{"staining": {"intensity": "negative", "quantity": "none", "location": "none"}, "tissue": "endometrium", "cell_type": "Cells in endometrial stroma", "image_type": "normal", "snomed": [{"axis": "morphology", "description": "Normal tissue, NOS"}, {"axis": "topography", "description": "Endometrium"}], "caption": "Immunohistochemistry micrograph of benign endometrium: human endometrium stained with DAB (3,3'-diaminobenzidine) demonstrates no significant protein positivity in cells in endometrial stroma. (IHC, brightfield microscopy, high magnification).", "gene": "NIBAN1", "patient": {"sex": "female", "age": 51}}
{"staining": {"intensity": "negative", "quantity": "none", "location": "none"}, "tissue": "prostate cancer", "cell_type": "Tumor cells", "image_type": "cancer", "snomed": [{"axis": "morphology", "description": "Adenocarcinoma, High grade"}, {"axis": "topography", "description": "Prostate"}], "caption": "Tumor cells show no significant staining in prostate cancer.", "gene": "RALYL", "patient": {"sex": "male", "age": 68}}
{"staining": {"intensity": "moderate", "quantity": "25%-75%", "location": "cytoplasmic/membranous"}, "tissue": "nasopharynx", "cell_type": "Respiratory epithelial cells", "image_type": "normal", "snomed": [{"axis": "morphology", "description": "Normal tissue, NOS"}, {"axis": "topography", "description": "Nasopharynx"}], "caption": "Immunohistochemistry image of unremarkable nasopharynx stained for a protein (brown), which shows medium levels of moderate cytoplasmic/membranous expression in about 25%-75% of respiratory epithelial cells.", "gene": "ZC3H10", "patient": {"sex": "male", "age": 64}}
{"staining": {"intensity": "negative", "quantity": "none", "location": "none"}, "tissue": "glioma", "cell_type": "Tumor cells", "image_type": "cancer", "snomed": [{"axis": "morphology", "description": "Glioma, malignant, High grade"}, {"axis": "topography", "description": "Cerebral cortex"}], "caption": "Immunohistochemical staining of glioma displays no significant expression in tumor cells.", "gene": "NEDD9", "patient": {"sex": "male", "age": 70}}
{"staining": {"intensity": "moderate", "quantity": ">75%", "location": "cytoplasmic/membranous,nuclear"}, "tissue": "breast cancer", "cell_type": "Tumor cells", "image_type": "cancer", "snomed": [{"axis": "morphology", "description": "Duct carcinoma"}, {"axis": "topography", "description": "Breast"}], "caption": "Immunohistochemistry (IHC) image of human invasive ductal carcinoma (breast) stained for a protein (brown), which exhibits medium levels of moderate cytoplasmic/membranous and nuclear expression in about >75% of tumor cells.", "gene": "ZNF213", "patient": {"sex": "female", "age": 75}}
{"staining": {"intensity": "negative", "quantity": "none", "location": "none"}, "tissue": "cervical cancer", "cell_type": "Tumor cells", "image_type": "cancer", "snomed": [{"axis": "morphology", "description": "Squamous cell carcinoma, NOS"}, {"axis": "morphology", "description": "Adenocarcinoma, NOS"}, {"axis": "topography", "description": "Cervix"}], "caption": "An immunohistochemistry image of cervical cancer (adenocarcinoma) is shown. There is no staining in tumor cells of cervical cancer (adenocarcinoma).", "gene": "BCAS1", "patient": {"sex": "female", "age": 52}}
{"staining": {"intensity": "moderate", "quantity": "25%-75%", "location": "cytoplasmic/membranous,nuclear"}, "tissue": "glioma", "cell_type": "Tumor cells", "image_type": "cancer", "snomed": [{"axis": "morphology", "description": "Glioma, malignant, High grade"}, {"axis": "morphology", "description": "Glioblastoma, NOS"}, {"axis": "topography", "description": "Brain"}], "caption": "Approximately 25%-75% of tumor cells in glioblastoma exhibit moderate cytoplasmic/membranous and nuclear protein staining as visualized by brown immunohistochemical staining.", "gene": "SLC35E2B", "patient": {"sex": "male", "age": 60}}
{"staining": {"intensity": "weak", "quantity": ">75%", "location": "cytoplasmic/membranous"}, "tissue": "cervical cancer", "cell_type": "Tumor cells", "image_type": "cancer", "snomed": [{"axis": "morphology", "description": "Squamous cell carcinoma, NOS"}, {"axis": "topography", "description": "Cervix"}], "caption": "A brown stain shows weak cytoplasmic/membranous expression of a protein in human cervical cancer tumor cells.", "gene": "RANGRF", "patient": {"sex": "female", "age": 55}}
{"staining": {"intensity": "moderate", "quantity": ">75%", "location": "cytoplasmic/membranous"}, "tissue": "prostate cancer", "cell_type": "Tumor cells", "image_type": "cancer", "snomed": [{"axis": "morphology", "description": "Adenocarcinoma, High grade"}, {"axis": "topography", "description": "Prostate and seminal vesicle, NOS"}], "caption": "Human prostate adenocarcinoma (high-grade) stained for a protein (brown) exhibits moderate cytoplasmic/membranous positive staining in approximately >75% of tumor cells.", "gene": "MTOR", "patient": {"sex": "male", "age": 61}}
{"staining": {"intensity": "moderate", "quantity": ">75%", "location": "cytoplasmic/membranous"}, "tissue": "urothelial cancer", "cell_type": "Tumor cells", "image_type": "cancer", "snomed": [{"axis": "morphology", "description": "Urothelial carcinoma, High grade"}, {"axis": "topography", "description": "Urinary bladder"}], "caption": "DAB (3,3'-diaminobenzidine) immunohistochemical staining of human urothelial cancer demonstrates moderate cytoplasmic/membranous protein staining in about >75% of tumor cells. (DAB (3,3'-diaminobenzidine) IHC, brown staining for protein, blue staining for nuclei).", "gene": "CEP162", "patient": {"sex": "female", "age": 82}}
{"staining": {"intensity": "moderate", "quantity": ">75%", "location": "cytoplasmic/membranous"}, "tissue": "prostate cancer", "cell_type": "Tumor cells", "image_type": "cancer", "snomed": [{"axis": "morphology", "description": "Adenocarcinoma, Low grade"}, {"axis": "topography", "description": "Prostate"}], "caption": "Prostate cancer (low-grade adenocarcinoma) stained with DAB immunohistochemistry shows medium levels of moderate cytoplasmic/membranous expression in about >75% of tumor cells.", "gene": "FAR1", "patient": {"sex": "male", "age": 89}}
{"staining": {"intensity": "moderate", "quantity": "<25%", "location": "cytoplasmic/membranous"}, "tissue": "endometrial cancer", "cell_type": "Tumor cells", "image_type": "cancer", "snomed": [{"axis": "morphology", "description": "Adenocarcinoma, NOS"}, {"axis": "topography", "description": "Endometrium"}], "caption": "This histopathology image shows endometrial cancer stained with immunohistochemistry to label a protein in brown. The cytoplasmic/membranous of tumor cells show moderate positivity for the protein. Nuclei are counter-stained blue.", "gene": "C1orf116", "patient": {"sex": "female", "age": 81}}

━━━━━━━━━━

REQUIREMENT =
Only the lines above starting at the line that holds "image of cervical" and ending at the line that holds "25%-75% of tumor" are to be repeated, exactly and in full.

RESULT OF THIS EXERCISE =
{"staining": {"intensity": "negative", "quantity": "none", "location": "none"}, "tissue": "cervical cancer", "cell_type": "Tumor cells", "image_type": "cancer", "snomed": [{"axis": "morphology", "description": "Squamous cell carcinoma, NOS"}, {"axis": "morphology", "description": "Adenocarcinoma, NOS"}, {"axis": "topography", "description": "Cervix"}], "caption": "An immunohistochemistry image of cervical cancer (adenocarcinoma) is shown. There is no staining in tumor cells of cervical cancer (adenocarcinoma).", "gene": "BCAS1", "patient": {"sex": "female", "age": 52}}
{"staining": {"intensity": "moderate", "quantity": "25%-75%", "location": "cytoplasmic/membranous,nuclear"}, "tissue": "glioma", "cell_type": "Tumor cells", "image_type": "cancer", "snomed": [{"axis": "morphology", "description": "Glioma, malignant, High grade"}, {"axis": "morphology", "description": "Glioblastoma, NOS"}, {"axis": "topography", "description": "Brain"}], "caption": "Approximately 25%-75% of tumor cells in glioblastoma exhibit moderate cytoplasmic/membranous and nuclear protein staining as visualized by brown immunohistochemical staining.", "gene": "SLC35E2B", "patient": {"sex": "male", "age": 60}}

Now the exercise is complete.